Data.
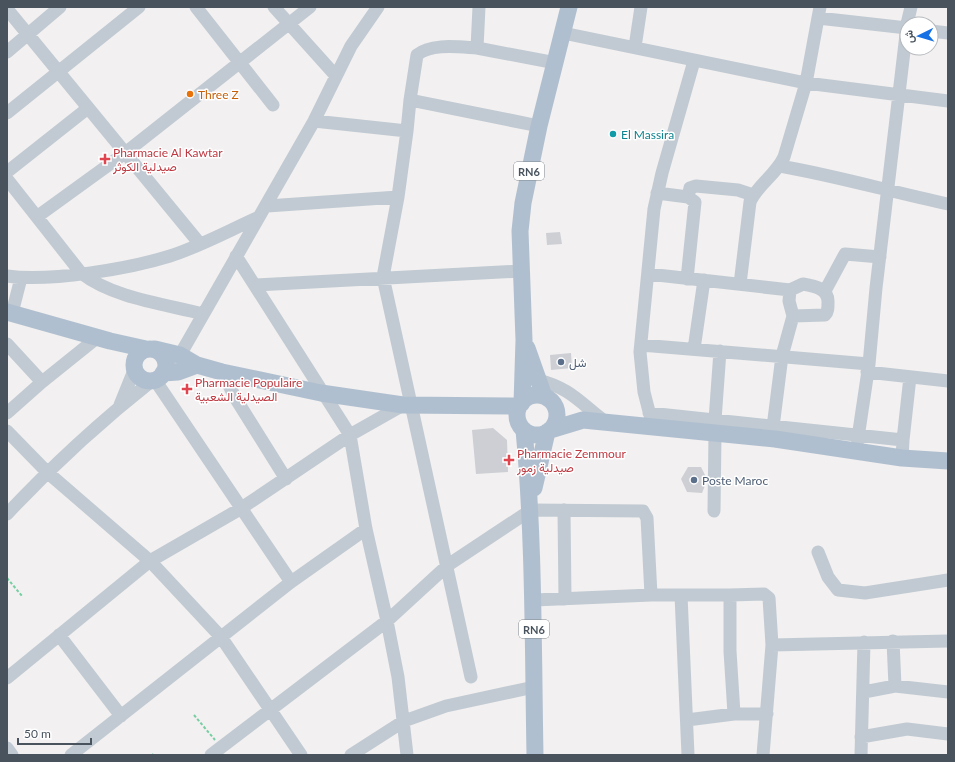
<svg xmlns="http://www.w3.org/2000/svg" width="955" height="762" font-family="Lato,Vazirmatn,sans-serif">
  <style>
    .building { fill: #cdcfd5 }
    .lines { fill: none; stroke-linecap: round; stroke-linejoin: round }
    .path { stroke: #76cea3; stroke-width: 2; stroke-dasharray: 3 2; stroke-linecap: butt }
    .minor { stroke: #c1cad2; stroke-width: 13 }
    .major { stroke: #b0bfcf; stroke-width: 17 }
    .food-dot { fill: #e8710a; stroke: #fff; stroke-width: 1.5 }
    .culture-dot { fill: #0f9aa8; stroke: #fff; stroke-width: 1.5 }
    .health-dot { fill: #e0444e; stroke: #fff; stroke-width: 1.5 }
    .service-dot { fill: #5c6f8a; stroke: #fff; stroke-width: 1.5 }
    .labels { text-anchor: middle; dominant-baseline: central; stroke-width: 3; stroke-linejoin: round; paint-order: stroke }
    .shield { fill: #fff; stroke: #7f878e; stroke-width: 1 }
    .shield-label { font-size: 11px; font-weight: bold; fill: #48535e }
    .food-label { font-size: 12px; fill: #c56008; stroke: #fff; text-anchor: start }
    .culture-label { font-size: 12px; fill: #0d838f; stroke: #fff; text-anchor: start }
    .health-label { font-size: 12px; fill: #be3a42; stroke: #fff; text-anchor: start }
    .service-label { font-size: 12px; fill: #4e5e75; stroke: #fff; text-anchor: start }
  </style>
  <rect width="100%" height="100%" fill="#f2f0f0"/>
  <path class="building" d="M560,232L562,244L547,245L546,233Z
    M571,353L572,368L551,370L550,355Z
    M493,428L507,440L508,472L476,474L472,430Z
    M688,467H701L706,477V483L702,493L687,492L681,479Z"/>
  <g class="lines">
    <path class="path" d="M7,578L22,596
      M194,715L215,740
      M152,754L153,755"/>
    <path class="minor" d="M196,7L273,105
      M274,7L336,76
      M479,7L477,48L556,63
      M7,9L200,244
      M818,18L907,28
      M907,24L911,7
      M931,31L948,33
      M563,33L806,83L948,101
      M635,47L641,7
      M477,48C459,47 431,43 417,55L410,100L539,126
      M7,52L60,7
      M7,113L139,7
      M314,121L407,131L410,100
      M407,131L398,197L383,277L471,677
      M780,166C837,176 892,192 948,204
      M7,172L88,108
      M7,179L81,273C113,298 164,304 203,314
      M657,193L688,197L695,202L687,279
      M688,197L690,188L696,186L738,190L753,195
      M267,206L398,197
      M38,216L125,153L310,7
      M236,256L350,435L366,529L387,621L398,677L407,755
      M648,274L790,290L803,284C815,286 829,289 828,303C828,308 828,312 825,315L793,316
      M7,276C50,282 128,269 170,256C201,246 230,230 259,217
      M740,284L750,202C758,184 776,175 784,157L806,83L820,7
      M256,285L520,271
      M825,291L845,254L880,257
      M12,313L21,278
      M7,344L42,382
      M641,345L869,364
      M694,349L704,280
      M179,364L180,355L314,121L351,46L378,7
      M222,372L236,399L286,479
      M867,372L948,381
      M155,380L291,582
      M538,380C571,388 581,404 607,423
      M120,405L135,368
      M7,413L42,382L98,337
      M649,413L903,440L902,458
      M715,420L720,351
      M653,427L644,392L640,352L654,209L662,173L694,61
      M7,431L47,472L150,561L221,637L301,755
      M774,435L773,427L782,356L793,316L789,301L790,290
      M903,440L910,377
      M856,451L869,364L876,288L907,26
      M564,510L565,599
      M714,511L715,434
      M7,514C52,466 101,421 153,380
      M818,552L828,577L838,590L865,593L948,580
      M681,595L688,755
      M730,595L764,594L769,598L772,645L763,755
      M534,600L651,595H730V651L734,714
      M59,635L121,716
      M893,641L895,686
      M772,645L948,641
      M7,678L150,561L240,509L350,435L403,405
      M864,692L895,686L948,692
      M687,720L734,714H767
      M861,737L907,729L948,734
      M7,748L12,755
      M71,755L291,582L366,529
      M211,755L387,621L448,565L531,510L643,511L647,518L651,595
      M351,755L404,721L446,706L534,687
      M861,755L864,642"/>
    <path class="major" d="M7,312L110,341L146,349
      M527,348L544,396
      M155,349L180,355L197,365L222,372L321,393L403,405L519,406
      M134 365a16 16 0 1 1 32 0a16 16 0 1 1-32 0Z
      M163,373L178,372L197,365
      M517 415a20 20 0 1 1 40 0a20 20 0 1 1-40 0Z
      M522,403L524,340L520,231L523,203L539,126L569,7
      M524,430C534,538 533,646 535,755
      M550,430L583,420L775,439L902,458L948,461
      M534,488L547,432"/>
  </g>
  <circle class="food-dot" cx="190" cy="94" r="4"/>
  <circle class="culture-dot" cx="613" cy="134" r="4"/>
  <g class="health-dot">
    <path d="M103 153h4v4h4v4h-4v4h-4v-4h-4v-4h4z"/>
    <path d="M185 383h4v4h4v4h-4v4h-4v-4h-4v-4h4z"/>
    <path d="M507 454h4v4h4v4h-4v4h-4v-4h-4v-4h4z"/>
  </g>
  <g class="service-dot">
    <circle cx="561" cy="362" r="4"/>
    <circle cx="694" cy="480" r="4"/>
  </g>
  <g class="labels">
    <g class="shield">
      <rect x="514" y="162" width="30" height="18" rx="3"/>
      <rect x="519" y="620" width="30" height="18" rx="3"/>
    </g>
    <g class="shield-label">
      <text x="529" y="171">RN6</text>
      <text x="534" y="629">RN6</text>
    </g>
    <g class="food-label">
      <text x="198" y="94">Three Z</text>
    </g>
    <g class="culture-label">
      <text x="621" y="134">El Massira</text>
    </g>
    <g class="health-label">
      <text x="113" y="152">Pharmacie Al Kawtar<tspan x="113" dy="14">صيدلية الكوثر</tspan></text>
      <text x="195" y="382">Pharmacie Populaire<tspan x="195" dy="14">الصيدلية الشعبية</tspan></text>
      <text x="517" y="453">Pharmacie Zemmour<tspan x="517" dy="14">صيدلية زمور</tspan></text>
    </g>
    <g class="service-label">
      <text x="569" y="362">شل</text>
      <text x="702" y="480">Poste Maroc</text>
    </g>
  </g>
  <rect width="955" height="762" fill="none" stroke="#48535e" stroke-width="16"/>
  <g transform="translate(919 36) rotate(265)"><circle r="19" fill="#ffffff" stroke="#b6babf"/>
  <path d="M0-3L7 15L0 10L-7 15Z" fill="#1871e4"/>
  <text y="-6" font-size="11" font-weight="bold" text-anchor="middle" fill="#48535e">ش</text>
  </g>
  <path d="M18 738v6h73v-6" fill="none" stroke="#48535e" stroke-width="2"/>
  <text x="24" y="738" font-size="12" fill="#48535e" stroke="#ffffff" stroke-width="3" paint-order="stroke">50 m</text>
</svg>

Task prompt. Copy all of the records verbatim, omitting the pictures.

Answer to the exercise.
<svg xmlns="http://www.w3.org/2000/svg" width="955" height="762" font-family="Lato,Vazirmatn,sans-serif">
  <style>
    .building { fill: #cdcfd5 }
    .lines { fill: none; stroke-linecap: round; stroke-linejoin: round }
    .path { stroke: #76cea3; stroke-width: 2; stroke-dasharray: 3 2; stroke-linecap: butt }
    .minor { stroke: #c1cad2; stroke-width: 13 }
    .major { stroke: #b0bfcf; stroke-width: 17 }
    .food-dot { fill: #e8710a; stroke: #fff; stroke-width: 1.5 }
    .culture-dot { fill: #0f9aa8; stroke: #fff; stroke-width: 1.5 }
    .health-dot { fill: #e0444e; stroke: #fff; stroke-width: 1.5 }
    .service-dot { fill: #5c6f8a; stroke: #fff; stroke-width: 1.5 }
    .labels { text-anchor: middle; dominant-baseline: central; stroke-width: 3; stroke-linejoin: round; paint-order: stroke }
    .shield { fill: #fff; stroke: #7f878e; stroke-width: 1 }
    .shield-label { font-size: 11px; font-weight: bold; fill: #48535e }
    .food-label { font-size: 12px; fill: #c56008; stroke: #fff; text-anchor: start }
    .culture-label { font-size: 12px; fill: #0d838f; stroke: #fff; text-anchor: start }
    .health-label { font-size: 12px; fill: #be3a42; stroke: #fff; text-anchor: start }
    .service-label { font-size: 12px; fill: #4e5e75; stroke: #fff; text-anchor: start }
  </style>
  <rect width="100%" height="100%" fill="#f2f0f0"/>
  <path class="building" d="M560,232L562,244L547,245L546,233Z
    M571,353L572,368L551,370L550,355Z
    M493,428L507,440L508,472L476,474L472,430Z
    M688,467H701L706,477V483L702,493L687,492L681,479Z"/>
  <g class="lines">
    <path class="path" d="M7,578L22,596
      M194,715L215,740
      M152,754L153,755"/>
    <path class="minor" d="M196,7L273,105
      M274,7L336,76
      M479,7L477,48L556,63
      M7,9L200,244
      M818,18L907,28
      M907,24L911,7
      M931,31L948,33
      M563,33L806,83L948,101
      M635,47L641,7
      M477,48C459,47 431,43 417,55L410,100L539,126
      M7,52L60,7
      M7,113L139,7
      M314,121L407,131L410,100
      M407,131L398,197L383,277L471,677
      M780,166C837,176 892,192 948,204
      M7,172L88,108
      M7,179L81,273C113,298 164,304 203,314
      M657,193L688,197L695,202L687,279
      M688,197L690,188L696,186L738,190L753,195
      M267,206L398,197
      M38,216L125,153L310,7
      M236,256L350,435L366,529L387,621L398,677L407,755
      M648,274L790,290L803,284C815,286 829,289 828,303C828,308 828,312 825,315L793,316
      M7,276C50,282 128,269 170,256C201,246 230,230 259,217
      M740,284L750,202C758,184 776,175 784,157L806,83L820,7
      M256,285L520,271
      M825,291L845,254L880,257
      M12,313L21,278
      M7,344L42,382
      M641,345L869,364
      M694,349L704,280
      M179,364L180,355L314,121L351,46L378,7
      M222,372L236,399L286,479
      M867,372L948,381
      M155,380L291,582
      M538,380C571,388 581,404 607,423
      M120,405L135,368
      M7,413L42,382L98,337
      M649,413L903,440L902,458
      M715,420L720,351
      M653,427L644,392L640,352L654,209L662,173L694,61
      M7,431L47,472L150,561L221,637L301,755
      M774,435L773,427L782,356L793,316L789,301L790,290
      M903,440L910,377
      M856,451L869,364L876,288L907,26
      M564,510L565,599
      M714,511L715,434
      M7,514C52,466 101,421 153,380
      M818,552L828,577L838,590L865,593L948,580
      M681,595L688,755
      M730,595L764,594L769,598L772,645L763,755
      M534,600L651,595H730V651L734,714
      M59,635L121,716
      M893,641L895,686
      M772,645L948,641
      M7,678L150,561L240,509L350,435L403,405
      M864,692L895,686L948,692
      M687,720L734,714H767
      M861,737L907,729L948,734
      M7,748L12,755
      M71,755L291,582L366,529
      M211,755L387,621L448,565L531,510L643,511L647,518L651,595
      M351,755L404,721L446,706L534,687
      M861,755L864,642"/>
    <path class="major" d="M7,312L110,341L146,349
      M527,348L544,396
      M155,349L180,355L197,365L222,372L321,393L403,405L519,406
      M134 365a16 16 0 1 1 32 0a16 16 0 1 1-32 0Z
      M163,373L178,372L197,365
      M517 415a20 20 0 1 1 40 0a20 20 0 1 1-40 0Z
      M522,403L524,340L520,231L523,203L539,126L569,7
      M524,430C534,538 533,646 535,755
      M550,430L583,420L775,439L902,458L948,461
      M534,488L547,432"/>
  </g>
  <circle class="food-dot" cx="190" cy="94" r="4"/>
  <circle class="culture-dot" cx="613" cy="134" r="4"/>
  <g class="health-dot">
    <path d="M103 153h4v4h4v4h-4v4h-4v-4h-4v-4h4z"/>
    <path d="M185 383h4v4h4v4h-4v4h-4v-4h-4v-4h4z"/>
    <path d="M507 454h4v4h4v4h-4v4h-4v-4h-4v-4h4z"/>
  </g>
  <g class="service-dot">
    <circle cx="561" cy="362" r="4"/>
    <circle cx="694" cy="480" r="4"/>
  </g>
  <g class="labels">
    <g class="shield">
      <rect x="514" y="162" width="30" height="18" rx="3"/>
      <rect x="519" y="620" width="30" height="18" rx="3"/>
    </g>
    <g class="shield-label">
      <text x="529" y="171">RN6</text>
      <text x="534" y="629">RN6</text>
    </g>
    <g class="food-label">
      <text x="198" y="94">Three Z</text>
    </g>
    <g class="culture-label">
      <text x="621" y="134">El Massira</text>
    </g>
    <g class="health-label">
      <text x="113" y="152">Pharmacie Al Kawtar<tspan x="113" dy="14">صيدلية الكوثر</tspan></text>
      <text x="195" y="382">Pharmacie Populaire<tspan x="195" dy="14">الصيدلية الشعبية</tspan></text>
      <text x="517" y="453">Pharmacie Zemmour<tspan x="517" dy="14">صيدلية زمور</tspan></text>
    </g>
    <g class="service-label">
      <text x="569" y="362">شل</text>
      <text x="702" y="480">Poste Maroc</text>
    </g>
  </g>
  <rect width="955" height="762" fill="none" stroke="#48535e" stroke-width="16"/>
  <g transform="translate(919 36) rotate(265)"><circle r="19" fill="#ffffff" stroke="#b6babf"/>
  <path d="M0-3L7 15L0 10L-7 15Z" fill="#1871e4"/>
  <text y="-6" font-size="11" font-weight="bold" text-anchor="middle" fill="#48535e">ش</text>
  </g>
  <path d="M18 738v6h73v-6" fill="none" stroke="#48535e" stroke-width="2"/>
  <text x="24" y="738" font-size="12" fill="#48535e" stroke="#ffffff" stroke-width="3" paint-order="stroke">50 m</text>
</svg>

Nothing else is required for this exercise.